- TASK STATEMENT -
Every record must appear in your copy exactly as written, with no pictures.
[Opening TASK INPUT section]
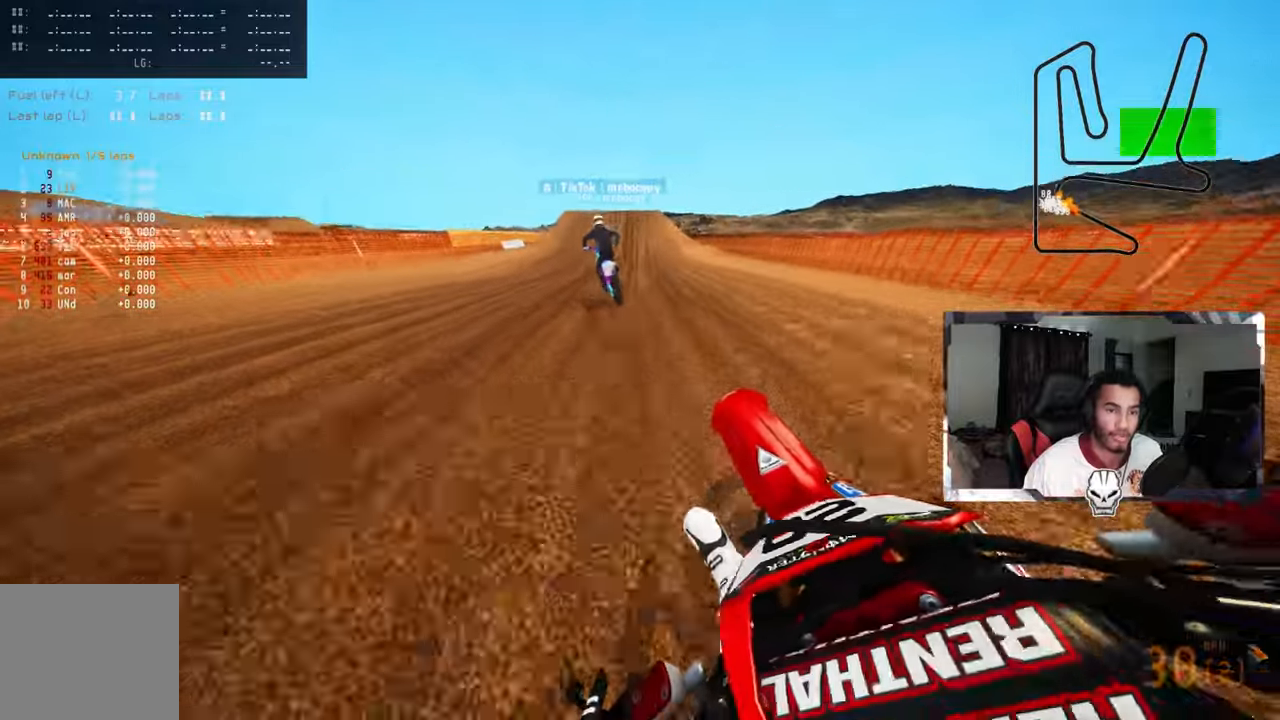
{"buttons": ["R2"], "left_stick": "up-right", "right_stick": "center", "events": [[33, "left_stick", "center"], [133, "right_stick", "center"], [200, "left_stick", "up-right"], [233, "R3", "down"], [350, "R3", "up"]]}
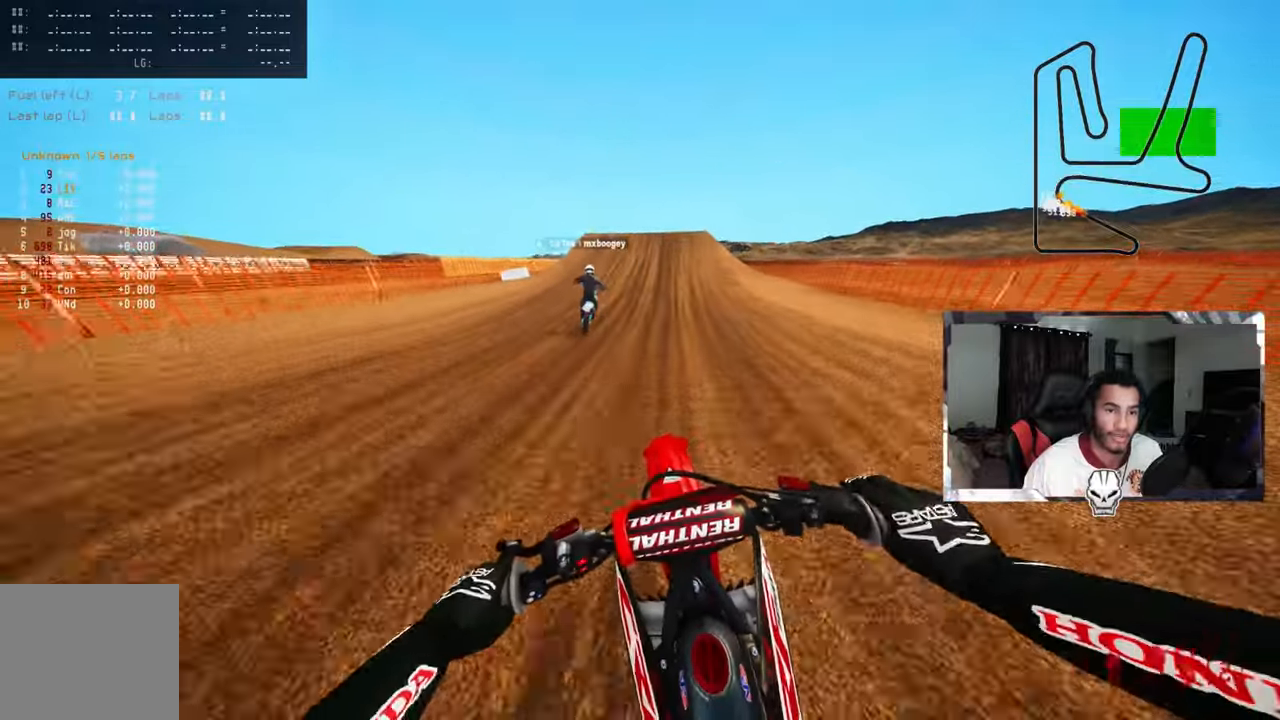
{"buttons": ["R2"], "left_stick": "up-right", "right_stick": "center", "events": []}
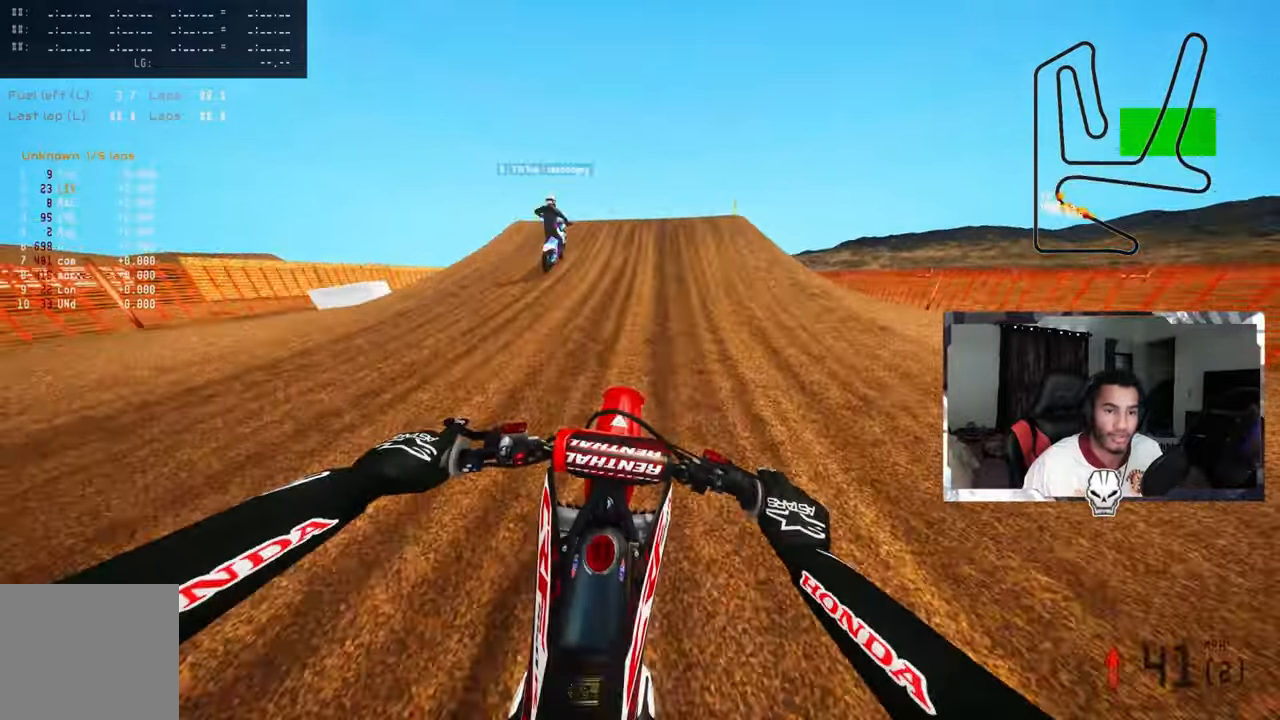
{"buttons": ["R2"], "left_stick": "left", "right_stick": "up", "events": [[233, "left_stick", "up"], [333, "right_stick", "up"], [367, "R3", "down"], [450, "left_stick", "left"], [483, "R3", "up"]]}
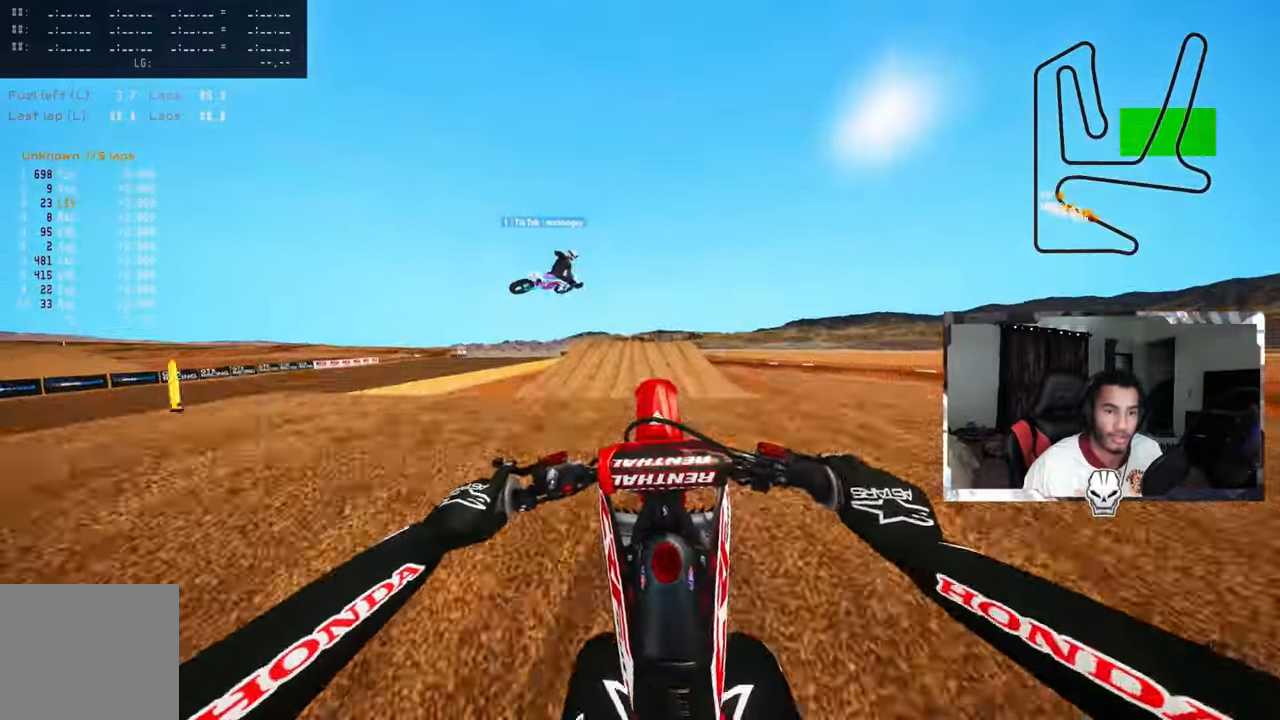
{"buttons": ["R2"], "left_stick": "up-right", "right_stick": "up", "events": [[50, "R2", "up"], [100, "left_stick", "center"], [133, "right_stick", "center"], [200, "R2", "down"], [233, "R3", "down"], [233, "left_stick", "up-right"], [333, "R3", "up"], [383, "right_stick", "up"]]}
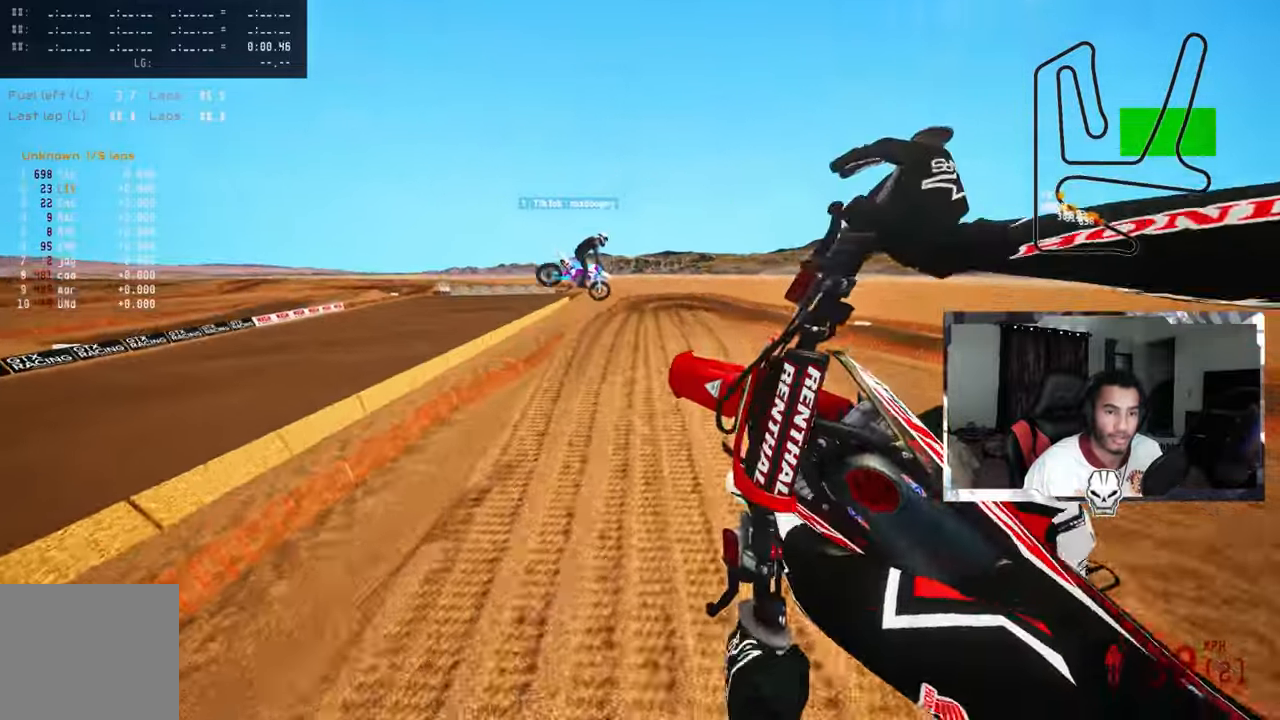
{"buttons": ["R2"], "left_stick": "up-right", "right_stick": "up", "events": []}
[Closing TASK INPUT section]
- FINISHED TASK -
{"buttons": ["R2"], "left_stick": "up-right", "right_stick": "center", "events": [[33, "left_stick", "center"], [133, "right_stick", "center"], [200, "left_stick", "up-right"], [233, "R3", "down"], [350, "R3", "up"]]}
{"buttons": ["R2"], "left_stick": "up-right", "right_stick": "center", "events": []}
{"buttons": ["R2"], "left_stick": "left", "right_stick": "up", "events": [[233, "left_stick", "up"], [333, "right_stick", "up"], [367, "R3", "down"], [450, "left_stick", "left"], [483, "R3", "up"]]}
{"buttons": ["R2"], "left_stick": "up-right", "right_stick": "up", "events": [[50, "R2", "up"], [100, "left_stick", "center"], [133, "right_stick", "center"], [200, "R2", "down"], [233, "R3", "down"], [233, "left_stick", "up-right"], [333, "R3", "up"], [383, "right_stick", "up"]]}
{"buttons": ["R2"], "left_stick": "up-right", "right_stick": "up", "events": []}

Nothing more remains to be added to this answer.